■ **What is expected**
Reproduce only the stretch of entries below that begins at the first line and ends at the line holding "part: (2073, 346) -> (1568, 262), removed".

Coordinate-based change data
━━━━━━━━━━━━━━━━
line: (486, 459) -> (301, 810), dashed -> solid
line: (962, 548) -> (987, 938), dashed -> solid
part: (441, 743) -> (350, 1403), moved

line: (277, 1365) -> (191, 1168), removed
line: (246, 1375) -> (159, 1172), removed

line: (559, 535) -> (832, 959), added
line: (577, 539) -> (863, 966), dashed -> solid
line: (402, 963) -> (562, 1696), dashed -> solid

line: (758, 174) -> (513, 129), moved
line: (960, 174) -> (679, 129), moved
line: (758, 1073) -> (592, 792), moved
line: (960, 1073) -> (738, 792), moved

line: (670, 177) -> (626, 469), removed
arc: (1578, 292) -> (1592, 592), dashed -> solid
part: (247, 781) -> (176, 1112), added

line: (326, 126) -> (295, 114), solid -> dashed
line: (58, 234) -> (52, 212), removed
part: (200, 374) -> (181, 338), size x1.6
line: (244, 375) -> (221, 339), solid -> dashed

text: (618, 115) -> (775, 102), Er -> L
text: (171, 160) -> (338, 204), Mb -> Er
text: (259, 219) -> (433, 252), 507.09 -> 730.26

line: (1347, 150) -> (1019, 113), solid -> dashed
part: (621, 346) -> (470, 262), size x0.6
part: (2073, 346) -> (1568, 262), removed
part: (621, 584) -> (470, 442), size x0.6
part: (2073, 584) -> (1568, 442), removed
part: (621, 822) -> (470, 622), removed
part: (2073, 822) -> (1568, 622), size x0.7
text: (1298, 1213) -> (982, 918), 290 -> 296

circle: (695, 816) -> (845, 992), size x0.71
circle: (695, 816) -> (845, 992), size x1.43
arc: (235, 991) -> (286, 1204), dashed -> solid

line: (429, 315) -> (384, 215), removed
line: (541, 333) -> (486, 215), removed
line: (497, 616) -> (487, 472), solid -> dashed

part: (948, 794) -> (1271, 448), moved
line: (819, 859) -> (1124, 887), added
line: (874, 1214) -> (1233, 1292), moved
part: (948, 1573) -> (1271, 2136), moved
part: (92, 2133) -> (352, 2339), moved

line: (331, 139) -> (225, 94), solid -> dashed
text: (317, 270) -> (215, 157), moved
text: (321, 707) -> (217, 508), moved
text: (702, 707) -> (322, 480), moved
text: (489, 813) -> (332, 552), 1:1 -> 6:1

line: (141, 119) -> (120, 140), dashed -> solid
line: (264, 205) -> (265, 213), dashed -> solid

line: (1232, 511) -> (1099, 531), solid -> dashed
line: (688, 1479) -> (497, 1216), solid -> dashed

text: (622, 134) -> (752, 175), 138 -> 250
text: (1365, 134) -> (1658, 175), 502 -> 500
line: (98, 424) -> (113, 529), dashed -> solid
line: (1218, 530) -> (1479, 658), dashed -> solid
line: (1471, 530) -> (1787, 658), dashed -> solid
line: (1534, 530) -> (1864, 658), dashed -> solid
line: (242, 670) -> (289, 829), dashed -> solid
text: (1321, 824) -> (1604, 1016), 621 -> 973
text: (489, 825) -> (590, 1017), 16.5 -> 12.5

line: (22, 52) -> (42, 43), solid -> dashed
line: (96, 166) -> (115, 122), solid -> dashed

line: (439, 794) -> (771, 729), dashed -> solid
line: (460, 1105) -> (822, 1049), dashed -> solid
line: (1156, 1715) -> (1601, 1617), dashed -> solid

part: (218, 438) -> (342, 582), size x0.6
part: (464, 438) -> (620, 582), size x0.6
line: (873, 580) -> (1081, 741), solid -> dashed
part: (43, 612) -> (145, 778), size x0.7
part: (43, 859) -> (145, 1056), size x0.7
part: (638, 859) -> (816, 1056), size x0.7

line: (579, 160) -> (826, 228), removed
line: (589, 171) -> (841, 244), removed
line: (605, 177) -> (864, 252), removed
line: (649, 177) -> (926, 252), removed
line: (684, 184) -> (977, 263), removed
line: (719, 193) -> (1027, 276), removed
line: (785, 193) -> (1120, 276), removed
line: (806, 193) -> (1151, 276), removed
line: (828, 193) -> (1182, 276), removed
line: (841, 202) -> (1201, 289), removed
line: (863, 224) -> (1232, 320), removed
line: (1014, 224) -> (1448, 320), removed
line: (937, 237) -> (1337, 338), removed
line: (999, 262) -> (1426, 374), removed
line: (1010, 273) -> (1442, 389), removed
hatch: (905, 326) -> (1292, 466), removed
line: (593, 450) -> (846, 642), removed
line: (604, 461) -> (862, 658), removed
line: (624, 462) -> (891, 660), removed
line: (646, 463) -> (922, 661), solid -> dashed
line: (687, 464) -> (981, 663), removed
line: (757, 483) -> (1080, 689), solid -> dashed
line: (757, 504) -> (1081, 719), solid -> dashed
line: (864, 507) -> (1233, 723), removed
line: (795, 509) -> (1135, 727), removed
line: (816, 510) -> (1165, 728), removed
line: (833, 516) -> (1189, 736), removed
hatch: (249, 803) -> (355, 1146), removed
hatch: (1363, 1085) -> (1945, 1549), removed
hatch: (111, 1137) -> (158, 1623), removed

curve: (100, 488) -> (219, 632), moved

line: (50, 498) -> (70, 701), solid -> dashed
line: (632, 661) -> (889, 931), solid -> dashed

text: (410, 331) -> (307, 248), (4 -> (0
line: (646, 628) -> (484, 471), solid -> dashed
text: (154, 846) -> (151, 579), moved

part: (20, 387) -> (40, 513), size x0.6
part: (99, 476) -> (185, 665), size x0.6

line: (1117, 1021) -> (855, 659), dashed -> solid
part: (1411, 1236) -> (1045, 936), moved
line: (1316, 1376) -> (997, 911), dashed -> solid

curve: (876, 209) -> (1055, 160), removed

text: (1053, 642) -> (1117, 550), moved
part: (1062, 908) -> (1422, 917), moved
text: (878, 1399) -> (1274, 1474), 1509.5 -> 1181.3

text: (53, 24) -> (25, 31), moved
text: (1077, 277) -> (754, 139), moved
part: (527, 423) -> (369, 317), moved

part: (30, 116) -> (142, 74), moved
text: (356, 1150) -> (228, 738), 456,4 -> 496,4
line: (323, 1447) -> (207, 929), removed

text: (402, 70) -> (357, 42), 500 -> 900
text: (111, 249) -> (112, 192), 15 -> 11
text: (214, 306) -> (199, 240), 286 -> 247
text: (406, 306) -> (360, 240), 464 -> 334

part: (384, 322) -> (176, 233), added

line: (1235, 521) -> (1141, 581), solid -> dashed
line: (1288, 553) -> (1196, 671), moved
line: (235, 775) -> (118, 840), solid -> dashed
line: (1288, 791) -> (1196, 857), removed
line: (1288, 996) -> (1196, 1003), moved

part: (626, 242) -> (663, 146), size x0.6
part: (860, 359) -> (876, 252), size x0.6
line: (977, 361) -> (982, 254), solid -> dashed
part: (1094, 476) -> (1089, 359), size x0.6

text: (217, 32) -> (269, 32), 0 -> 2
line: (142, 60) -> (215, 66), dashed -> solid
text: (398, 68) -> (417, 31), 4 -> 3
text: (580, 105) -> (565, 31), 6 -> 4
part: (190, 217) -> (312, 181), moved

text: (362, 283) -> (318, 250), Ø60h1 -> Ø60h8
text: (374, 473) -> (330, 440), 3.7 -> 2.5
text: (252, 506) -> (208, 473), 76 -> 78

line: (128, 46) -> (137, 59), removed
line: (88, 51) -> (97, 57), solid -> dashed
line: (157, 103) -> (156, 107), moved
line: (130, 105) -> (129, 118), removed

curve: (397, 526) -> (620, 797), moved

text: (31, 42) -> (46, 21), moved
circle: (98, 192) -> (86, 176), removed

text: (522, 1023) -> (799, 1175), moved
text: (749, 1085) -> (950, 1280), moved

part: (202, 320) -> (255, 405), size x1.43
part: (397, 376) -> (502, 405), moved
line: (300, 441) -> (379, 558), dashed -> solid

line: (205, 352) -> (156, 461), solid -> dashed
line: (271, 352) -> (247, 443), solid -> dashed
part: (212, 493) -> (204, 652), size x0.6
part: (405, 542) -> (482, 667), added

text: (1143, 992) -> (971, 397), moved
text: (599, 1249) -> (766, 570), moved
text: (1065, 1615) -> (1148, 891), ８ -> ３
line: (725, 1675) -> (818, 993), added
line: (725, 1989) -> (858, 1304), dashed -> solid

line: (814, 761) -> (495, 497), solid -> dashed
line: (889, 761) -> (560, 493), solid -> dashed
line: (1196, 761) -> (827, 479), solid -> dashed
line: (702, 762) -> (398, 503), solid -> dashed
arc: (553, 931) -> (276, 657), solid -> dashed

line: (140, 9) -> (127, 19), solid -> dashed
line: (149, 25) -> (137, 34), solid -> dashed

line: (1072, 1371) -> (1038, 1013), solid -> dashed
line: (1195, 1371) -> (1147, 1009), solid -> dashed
━━━━━━━━━━━━━━━━
■ **Worked solution**
line: (486, 459) -> (301, 810), dashed -> solid
line: (962, 548) -> (987, 938), dashed -> solid
part: (441, 743) -> (350, 1403), moved

line: (277, 1365) -> (191, 1168), removed
line: (246, 1375) -> (159, 1172), removed

line: (559, 535) -> (832, 959), added
line: (577, 539) -> (863, 966), dashed -> solid
line: (402, 963) -> (562, 1696), dashed -> solid

line: (758, 174) -> (513, 129), moved
line: (960, 174) -> (679, 129), moved
line: (758, 1073) -> (592, 792), moved
line: (960, 1073) -> (738, 792), moved

line: (670, 177) -> (626, 469), removed
arc: (1578, 292) -> (1592, 592), dashed -> solid
part: (247, 781) -> (176, 1112), added

line: (326, 126) -> (295, 114), solid -> dashed
line: (58, 234) -> (52, 212), removed
part: (200, 374) -> (181, 338), size x1.6
line: (244, 375) -> (221, 339), solid -> dashed

text: (618, 115) -> (775, 102), Er -> L
text: (171, 160) -> (338, 204), Mb -> Er
text: (259, 219) -> (433, 252), 507.09 -> 730.26

line: (1347, 150) -> (1019, 113), solid -> dashed
part: (621, 346) -> (470, 262), size x0.6
part: (2073, 346) -> (1568, 262), removed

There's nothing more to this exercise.